Carra w pełni sił po zderzeniu
Jamie Carragher przyznał, że jest już w pełni sił po niebezpiecznym zderzeniu, do jakiego doszło podczas zremisowanego w dramatycznych okolicznościach meczu z Arsenalem. Kapitan The Reds doznał wstrząśnienia mózgu, kiedy przypadkowo znokautował go kolega z drużyny, John Flanagan.
Były reprezentant Anglii został zniesiony z boiska na noszach i niezbędne było podanie mu tlenu.
Jednakże doświadczony zawodnik był w stanie wybiec na murawę po końcowym gwizdku i wraz z kolegami świętować zdobycie jednego punktu.

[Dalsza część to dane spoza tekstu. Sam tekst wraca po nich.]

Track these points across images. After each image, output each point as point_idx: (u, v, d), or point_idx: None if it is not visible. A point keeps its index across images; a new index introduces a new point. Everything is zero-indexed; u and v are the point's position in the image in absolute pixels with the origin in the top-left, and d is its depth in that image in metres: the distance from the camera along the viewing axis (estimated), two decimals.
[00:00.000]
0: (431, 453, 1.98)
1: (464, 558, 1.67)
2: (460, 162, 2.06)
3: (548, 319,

- Nie pamiętam niczego. Odkąd tylko doszedłem do siebie, wszystko jest w porządku - powiedział Carra.
- To było małe zderzenie głowami. Takie rzeczy zdarzają się w futbolu.

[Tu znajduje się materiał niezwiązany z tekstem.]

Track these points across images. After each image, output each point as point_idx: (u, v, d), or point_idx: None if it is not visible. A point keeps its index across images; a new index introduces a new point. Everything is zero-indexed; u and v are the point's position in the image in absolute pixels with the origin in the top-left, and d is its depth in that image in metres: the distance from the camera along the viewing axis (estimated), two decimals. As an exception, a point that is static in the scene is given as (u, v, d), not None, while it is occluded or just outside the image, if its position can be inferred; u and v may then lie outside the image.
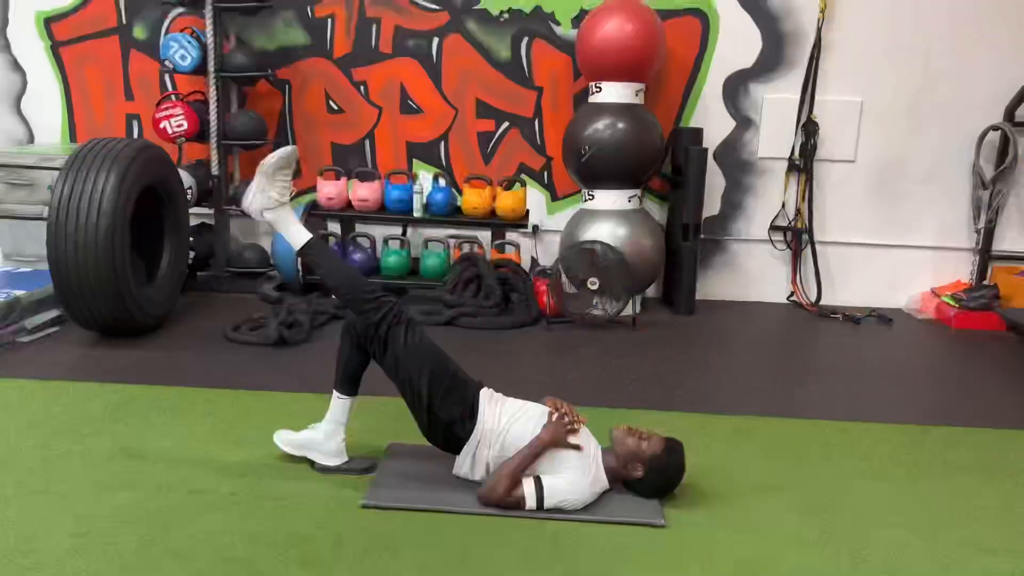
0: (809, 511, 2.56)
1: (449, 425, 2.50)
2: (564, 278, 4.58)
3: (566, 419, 2.51)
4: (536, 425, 2.51)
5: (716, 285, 5.25)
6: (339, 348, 2.63)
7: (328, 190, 4.86)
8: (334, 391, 2.65)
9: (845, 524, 2.50)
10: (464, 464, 2.55)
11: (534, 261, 5.20)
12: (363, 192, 4.84)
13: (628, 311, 4.62)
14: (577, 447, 2.48)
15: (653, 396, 3.50)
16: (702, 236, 4.94)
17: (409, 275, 4.92)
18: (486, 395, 2.57)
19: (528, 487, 2.42)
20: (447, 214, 4.85)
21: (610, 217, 4.68)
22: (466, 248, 4.91)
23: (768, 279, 5.23)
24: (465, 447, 2.51)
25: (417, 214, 4.84)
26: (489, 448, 2.50)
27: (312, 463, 2.68)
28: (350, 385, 2.63)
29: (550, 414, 2.54)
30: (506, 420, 2.51)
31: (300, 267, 4.81)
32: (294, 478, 2.63)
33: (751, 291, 5.25)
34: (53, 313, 4.18)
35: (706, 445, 2.98)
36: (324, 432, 2.66)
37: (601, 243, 4.52)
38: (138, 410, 3.14)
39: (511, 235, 5.09)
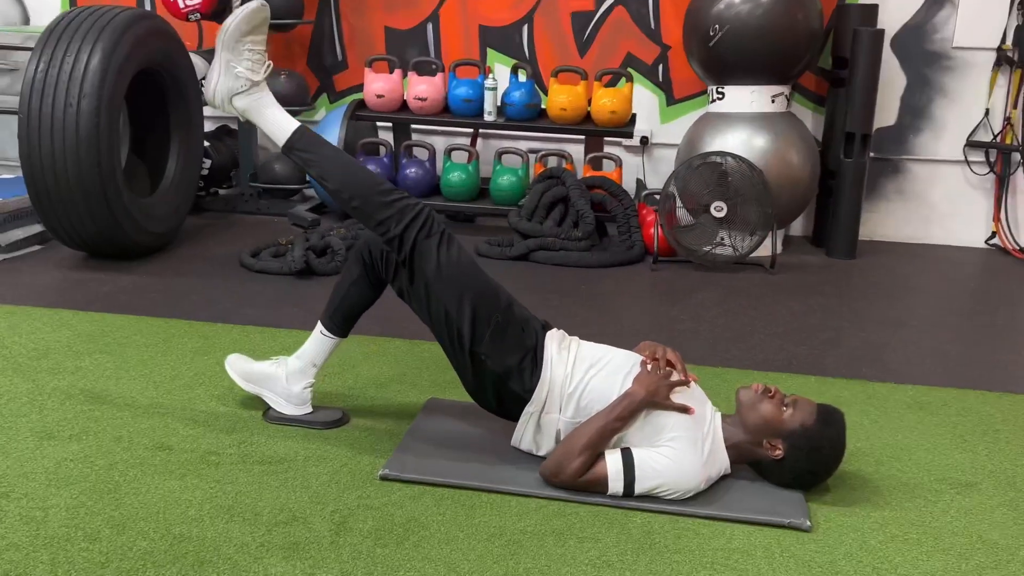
0: (1027, 521, 2.12)
1: (503, 378, 2.19)
2: (679, 202, 4.19)
3: (667, 369, 2.16)
4: (626, 378, 2.17)
5: (887, 221, 4.83)
6: (342, 274, 2.42)
7: (377, 86, 4.61)
8: (319, 325, 2.43)
9: (1085, 543, 2.03)
10: (525, 433, 2.25)
11: (640, 183, 4.82)
12: (422, 89, 4.55)
13: (764, 250, 4.16)
14: (685, 408, 2.12)
15: (796, 356, 3.16)
16: (871, 154, 4.42)
17: (477, 198, 4.66)
18: (554, 338, 2.26)
19: (613, 463, 2.09)
20: (528, 118, 4.54)
21: (746, 123, 4.29)
22: (551, 163, 4.55)
23: (960, 214, 4.79)
24: (526, 409, 2.21)
25: (489, 117, 4.53)
26: (559, 411, 2.19)
27: (266, 409, 2.48)
28: (343, 324, 2.42)
29: (643, 363, 2.19)
30: (583, 371, 2.19)
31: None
32: (295, 437, 2.40)
33: (935, 230, 4.82)
34: (35, 229, 4.06)
35: (872, 421, 2.65)
36: (289, 371, 2.46)
37: (732, 155, 4.06)
38: (113, 344, 2.96)
39: (611, 148, 4.74)
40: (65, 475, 2.13)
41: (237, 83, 2.25)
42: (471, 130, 4.82)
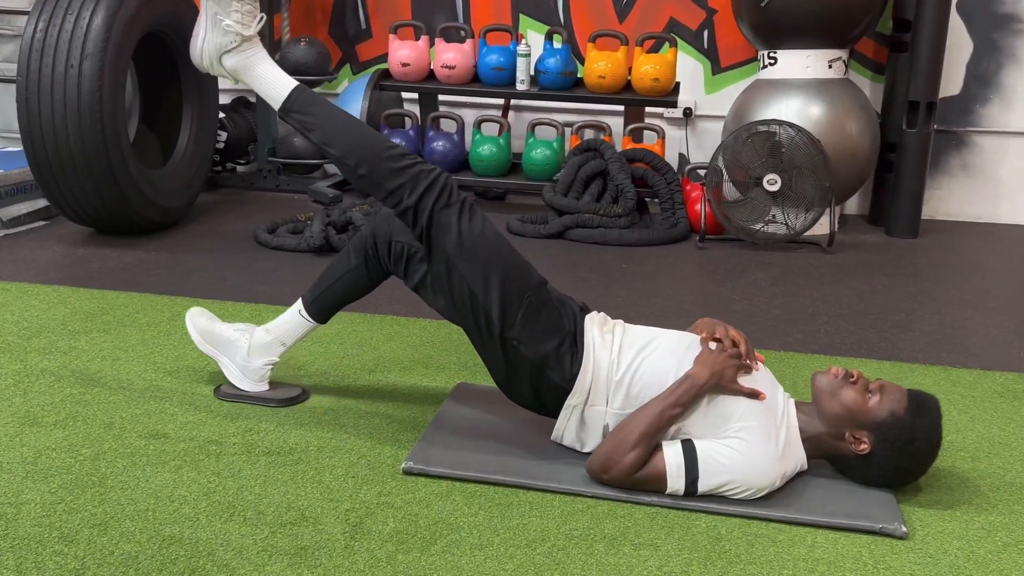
0: None
1: (540, 367, 1.93)
2: (727, 176, 3.90)
3: (734, 349, 1.90)
4: (682, 359, 1.91)
5: (950, 198, 4.56)
6: (339, 258, 2.19)
7: (403, 54, 4.38)
8: (299, 303, 2.21)
9: None
10: (568, 429, 1.99)
11: (683, 158, 4.54)
12: (450, 56, 4.32)
13: (817, 229, 3.92)
14: (756, 393, 1.84)
15: (866, 340, 2.88)
16: (935, 125, 4.11)
17: (508, 173, 4.43)
18: (595, 320, 2.01)
19: (672, 457, 1.83)
20: (563, 87, 4.30)
21: (800, 90, 4.01)
22: (588, 135, 4.30)
23: (1031, 191, 4.51)
24: (568, 401, 1.95)
25: (522, 86, 4.29)
26: (606, 402, 1.93)
27: (218, 385, 2.30)
28: (325, 310, 2.21)
29: (703, 340, 1.94)
30: (631, 356, 1.94)
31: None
32: (308, 425, 2.15)
33: (1003, 208, 4.54)
34: (40, 203, 3.85)
35: (961, 412, 2.37)
36: (254, 343, 2.24)
37: (787, 124, 3.77)
38: (113, 323, 2.73)
39: (652, 119, 4.46)
40: (45, 466, 1.89)
41: (226, 39, 2.01)
42: (502, 100, 4.60)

- Najważniejsze było zdobycie trzech punktów.
- Widziałem ich rzut karny w szatni, potem nasz.
- Modliłem się o bramkę, ponieważ zdobycie czterech punktów na sześć możliwych w ostatnich dwóch meczach jest fantastyczne.
- Na końcu wyszedłem na boisko, ponieważ chciałem świętować wraz z kolegami.
- Niektórzy piłkarze, wciąż reprezentujący młodzieżówkę, musieli grać, gdyż inni byli kontuzjowani. To był naprawdę dobry występ – podsumował.